Crucially, several lawmakers were already telling administration officials that “our local public health systems were fundamentally just not ready,” Murphy told me. “States were beginning to grapple with some of the most thorny questions, and it was clear the administration didn’t understand the scope of what was going to be necessary.”

Murphy said the strong impression administration officials left was that they “just didn’t think that it was ultimately the federal government’s responsibility to solve the problem.”

“I wouldn’t say they were trying to whitewash the problem,” Murphy continued. “I think they felt like they needed to check the box and communicate to Congress that they were working on the problem. But they didn’t seem to have any handle on how big it was.”
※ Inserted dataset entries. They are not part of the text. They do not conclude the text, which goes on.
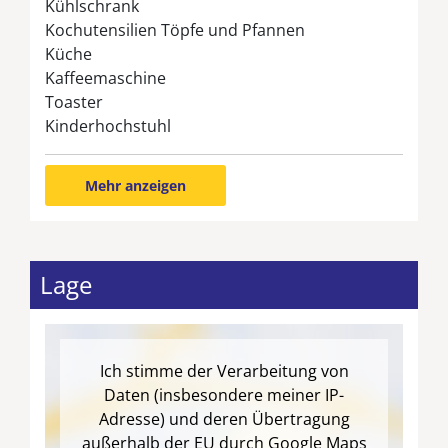
Kühlschrank
Kochutensilien Töpfe und Pfannen
Küche
Kaffeemaschine
Toaster
Kinderhochstuhl
Mehr anzeigen
Lage
Ich stimme der Verarbeitung von
Daten (insbesondere meiner IP-
Adresse) und deren Übertragung
außerhalb der EU durch Google Maps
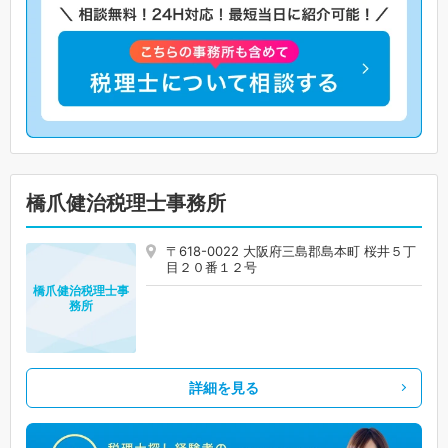
橋爪健治税理士事務所
〒618-0022 大阪府三島郡島本町 桜井５丁
目２０番１２号
橋爪健治税理士事
務所
詳細を見る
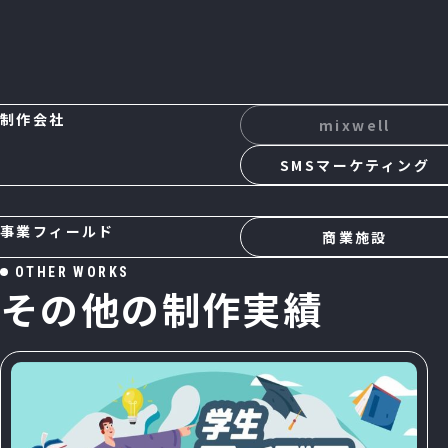
制作会社
mixwell
SMSマーケティング
事業フィールド
商業施設
O
T
H
E
R
W
O
R
K
S
そ
の
他
の
制
作
実
績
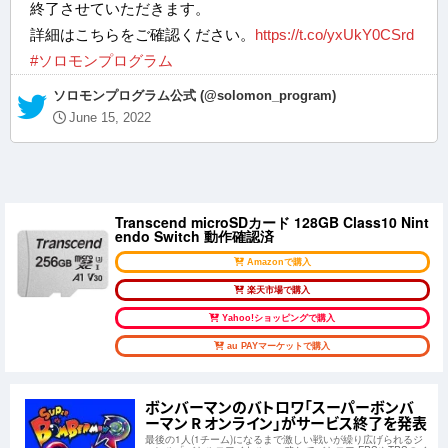
終了させていただきます。
詳細はこちらをご確認ください。
https://t.co/yxUkY0CSrd
#ソロモンプログラム
— ソロモンプログラム公式 (@solomon_program)
June 15, 2022
Transcend microSDカード 128GB Class10 Nint
endo Switch 動作確認済
Amazonで購入
楽天市場で購入
Yahoo!ショッピングで購入
au PAYマーケットで購入
ボンバーマンのバトロワ「スーパーボンバ
ーマン R オンライン」がサービス終了を発表
最後の1人(1チーム)になるまで激しい戦いが繰り広げられるジ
Troublingly, Murphy added that there were regular briefings (around half a dozen) from administration officials to senators and committees during the early weeks, but “their alarm never was consistent with what many of us believed to be the size of the threat.”

There was a point at which administration officials did seem to start panicking, Murphy noted, which coincided with the push for the numerous funding packages for equipment and economic rescue efforts that ultimately did pass Congress.

The reason all this matters is that we still have not even begun to have a full reckoning with this fiasco. We’re learning from dogged investigative reporting that early failures to ramp up testing, along with Trump’s serial downplaying of the crisis, resulted in a lost month that allowed the virus to run rampant with minimal mitigation efforts.

The consequences of this are only now becoming clear. In a stunning interview on NBC, Deborah Birx, the White House coronavirus task force coordinator, said that if we do things “almost perfectly, we could get in the range of 100,000 to 200,000 fatalities.” That’s the best case scenario.

Part of this reckoning entails figuring out not just what administration officials were saying and doing early on, but also whether Congress did all it could in real time.

Even today, it’s not clear whether enough Democrats — let alone Republicans — are criticizing the administration’s approach forcefully enough or seeking to exercise the oversight they should.

When I asked Murphy if the Democratic Party as a whole had done all it should have to sound the alarm at the time — he was an early voice, but were there enough others? — he rejected the premise.

“To me the story is not that Congress wasn’t raising the alarm,” Murphy told me. “In every meeting I was in, members of Congress were ringing alarm bells.”

Rather, Murphy argued, the big coronavirus story is that even now, “the administration is still not taking it seriously. They are still treating it as a P.R. problem.”

And it’s true that Trump still has not invoked the Defense Production Act to the degree that he could to get the private sector to deliver supplies to frantic governors. That, plus a bizarrely confused approach from Trump to coordinating efforts from companies that do appear willing to cooperate, is fueling a shortage of life-saving ventilators even as a wave of cases is set to swamp hospitals.

It’s also true that only now has Trump finally stopped trying to push the country to go back to work, agreeing under extreme duress to extend strict social-distancing guidelines. We can only guess at how many people have been misled into thinking coronavirus is no biggie by Trump’s weeks of cavalier communications.

“I don’t feel like the administration is acting today any differently than they were acting on Feb. 5,” Murphy told me. “There is no national response.”